Exact duplicates of the lines from the top of the data through the line containing "Ref: https://rdap.arin.net/registry/entity/RIPE" are needed, with every picture left out.

(INPUT RECORDS)

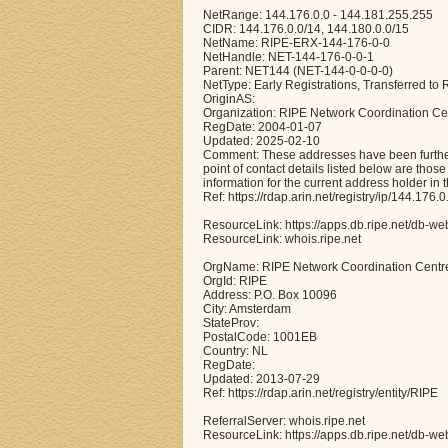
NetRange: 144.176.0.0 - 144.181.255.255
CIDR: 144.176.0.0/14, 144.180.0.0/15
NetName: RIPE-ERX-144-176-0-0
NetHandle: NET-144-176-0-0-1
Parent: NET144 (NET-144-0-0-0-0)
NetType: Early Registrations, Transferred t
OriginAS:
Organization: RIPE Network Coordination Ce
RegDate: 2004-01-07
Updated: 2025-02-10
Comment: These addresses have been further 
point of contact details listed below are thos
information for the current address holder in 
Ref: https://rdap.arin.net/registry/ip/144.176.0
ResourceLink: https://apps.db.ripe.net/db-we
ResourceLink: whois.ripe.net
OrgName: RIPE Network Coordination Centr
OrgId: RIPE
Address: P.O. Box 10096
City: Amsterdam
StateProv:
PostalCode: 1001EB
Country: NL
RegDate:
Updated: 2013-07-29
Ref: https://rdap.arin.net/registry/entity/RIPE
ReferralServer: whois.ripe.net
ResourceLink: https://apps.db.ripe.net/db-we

(End INPUT RECORDS)

◆ ANSWER SPACE ◆
NetRange: 144.176.0.0 - 144.181.255.255
CIDR: 144.176.0.0/14, 144.180.0.0/15
NetName: RIPE-ERX-144-176-0-0
NetHandle: NET-144-176-0-0-1
Parent: NET144 (NET-144-0-0-0-0)
NetType: Early Registrations, Transferred t
OriginAS:
Organization: RIPE Network Coordination Ce
RegDate: 2004-01-07
Updated: 2025-02-10
Comment: These addresses have been further 
point of contact details listed below are thos
information for the current address holder in 
Ref: https://rdap.arin.net/registry/ip/144.176.0
ResourceLink: https://apps.db.ripe.net/db-we
ResourceLink: whois.ripe.net
OrgName: RIPE Network Coordination Centr
OrgId: RIPE
Address: P.O. Box 10096
City: Amsterdam
StateProv:
PostalCode: 1001EB
Country: NL
RegDate:
Updated: 2013-07-29
Ref: https://rdap.arin.net/registry/entity/RIPE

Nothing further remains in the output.